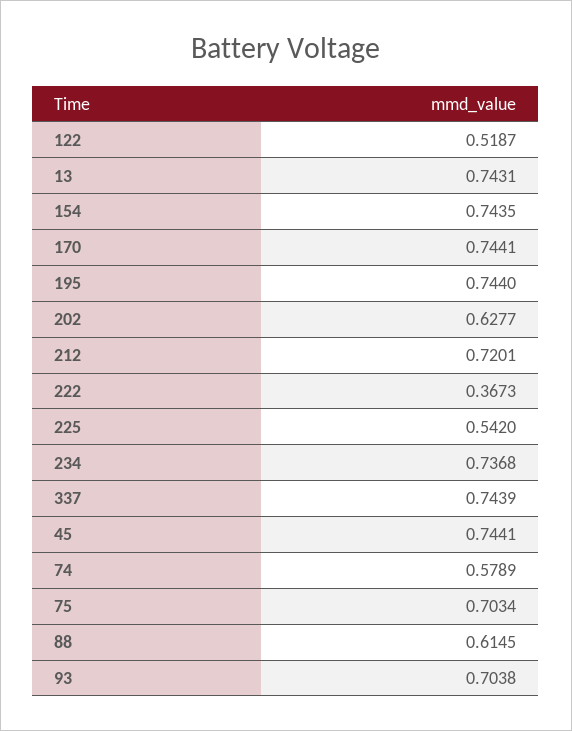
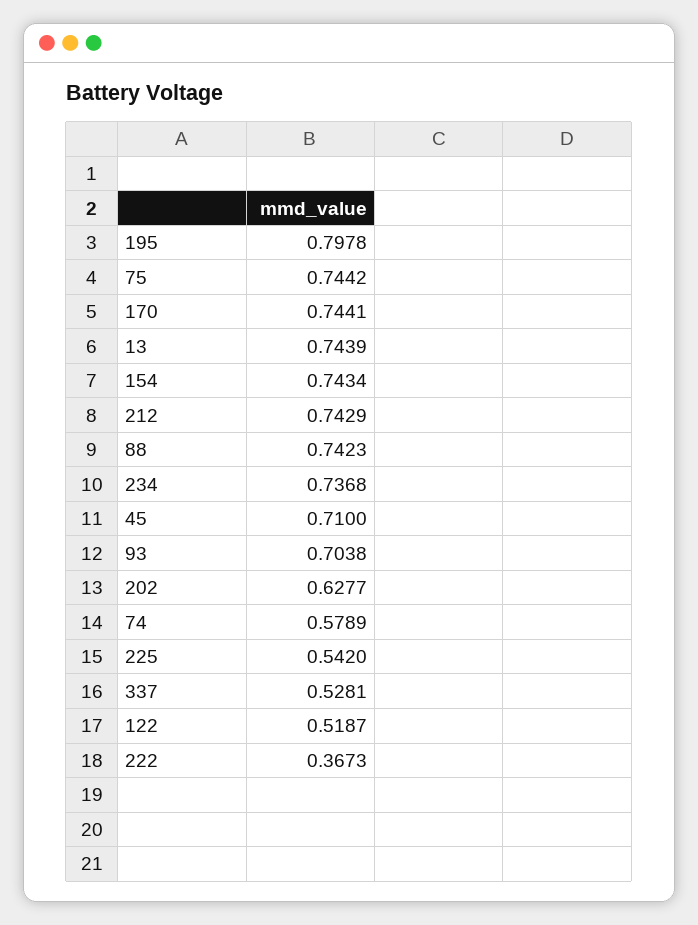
13: 0.7431 -> 0.7439
154: 0.7435 -> 0.7434
195: 0.744 -> 0.7978
212: 0.7201 -> 0.7429
337: 0.7439 -> 0.5281
45: 0.7441 -> 0.71
75: 0.7034 -> 0.7442
88: 0.6145 -> 0.7423

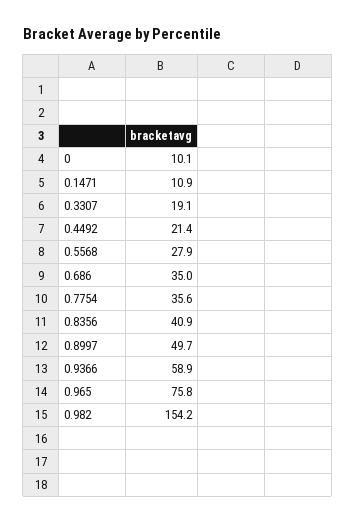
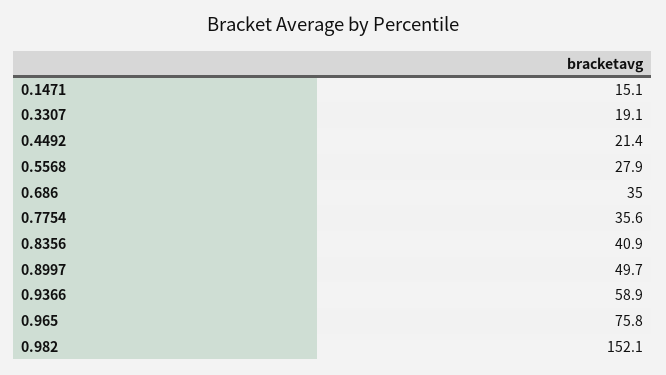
0: 10.1 -> none
0.1471: 10.9 -> 15.1
0.982: 154.2 -> 152.1

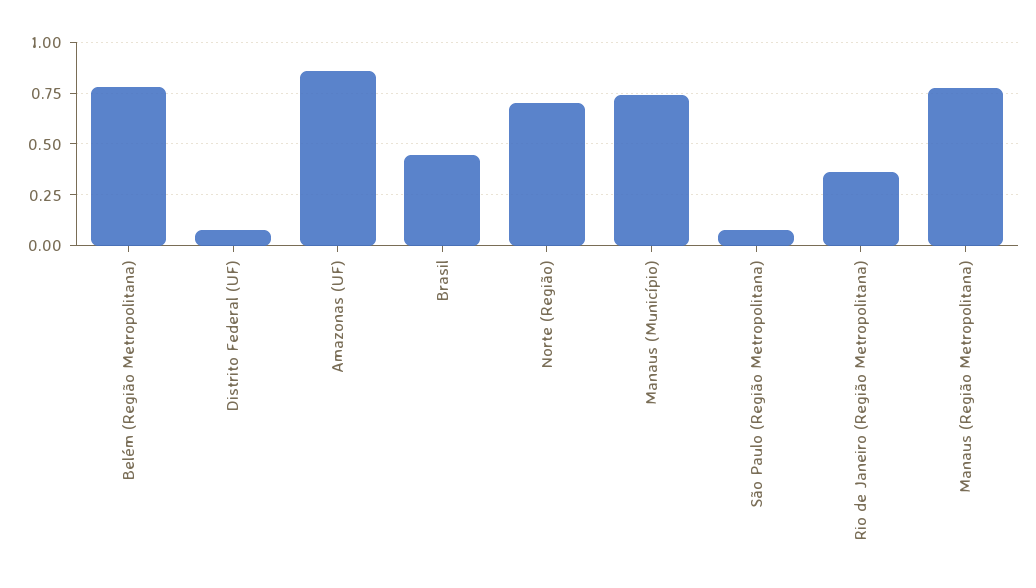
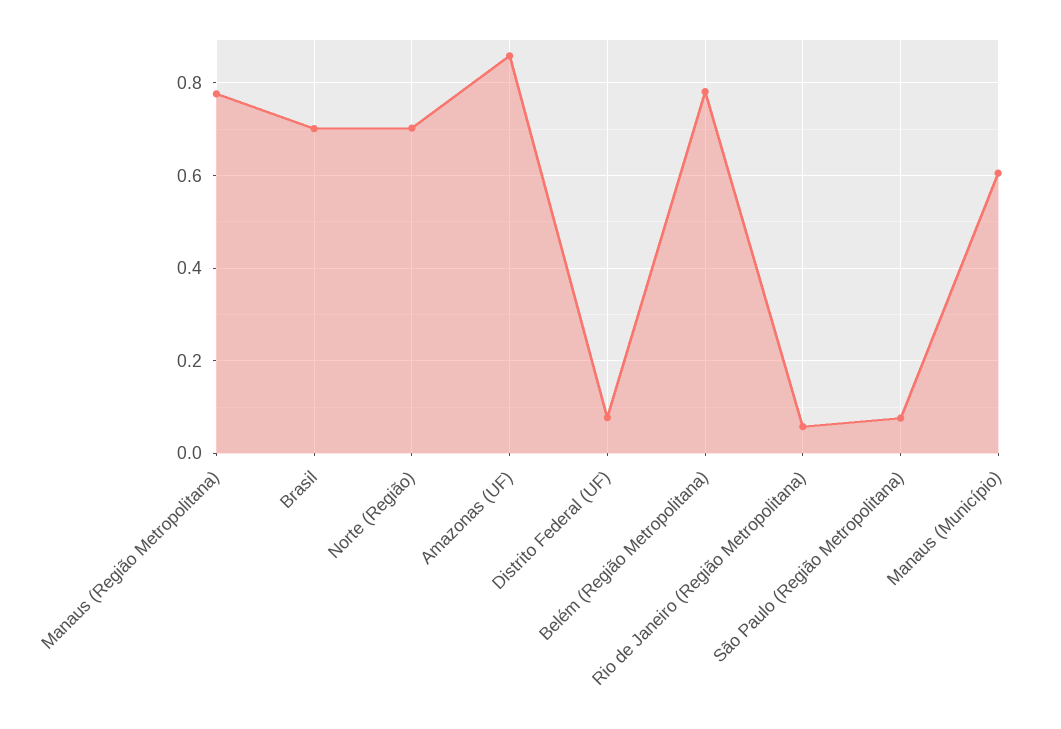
Brasil: 0.45 -> 0.7
Manaus (Município): 0.75 -> 0.6
Rio de Janeiro (Região Metropolitana): 0.35 -> 0.06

------------------------------------------------------------

Write out the line that contains "337: 0.7439 -> 0.5281" and every line after it to the end of the data, exactly as they stand. Omit the pictures.

Your response -
337: 0.7439 -> 0.5281
45: 0.7441 -> 0.71
75: 0.7034 -> 0.7442
88: 0.6145 -> 0.7423

0: 10.1 -> none
0.1471: 10.9 -> 15.1
0.982: 154.2 -> 152.1

Brasil: 0.45 -> 0.7
Manaus (Município): 0.75 -> 0.6
Rio de Janeiro (Região Metropolitana): 0.35 -> 0.06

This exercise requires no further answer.